Write out all of the data again, exactly as it reads.

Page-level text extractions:
[Start of Attachment]

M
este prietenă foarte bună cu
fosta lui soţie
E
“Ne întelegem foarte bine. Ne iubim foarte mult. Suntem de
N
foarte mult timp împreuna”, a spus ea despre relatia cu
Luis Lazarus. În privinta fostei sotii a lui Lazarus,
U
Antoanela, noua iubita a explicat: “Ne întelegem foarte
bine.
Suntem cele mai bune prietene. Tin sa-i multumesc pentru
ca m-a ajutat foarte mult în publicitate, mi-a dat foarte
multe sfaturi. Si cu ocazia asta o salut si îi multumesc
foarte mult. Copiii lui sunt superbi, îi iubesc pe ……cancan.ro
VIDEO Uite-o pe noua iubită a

[End of Attachment]

• **Your response**
M
este prietenă foarte bună cu
fosta lui soţie
E
“Ne întelegem foarte bine. Ne iubim foarte mult. Suntem de
N
foarte mult timp împreuna”, a spus ea despre relatia cu
Luis Lazarus. În privinta fostei sotii a lui Lazarus,
U
Antoanela, noua iubita a explicat: “Ne întelegem foarte
bine.
Suntem cele mai bune prietene. Tin sa-i multumesc pentru
ca m-a ajutat foarte mult în publicitate, mi-a dat foarte
multe sfaturi. Si cu ocazia asta o salut si îi multumesc
foarte mult. Copiii lui sunt superbi, îi iubesc pe ……cancan.ro
VIDEO Uite-o pe noua iubită a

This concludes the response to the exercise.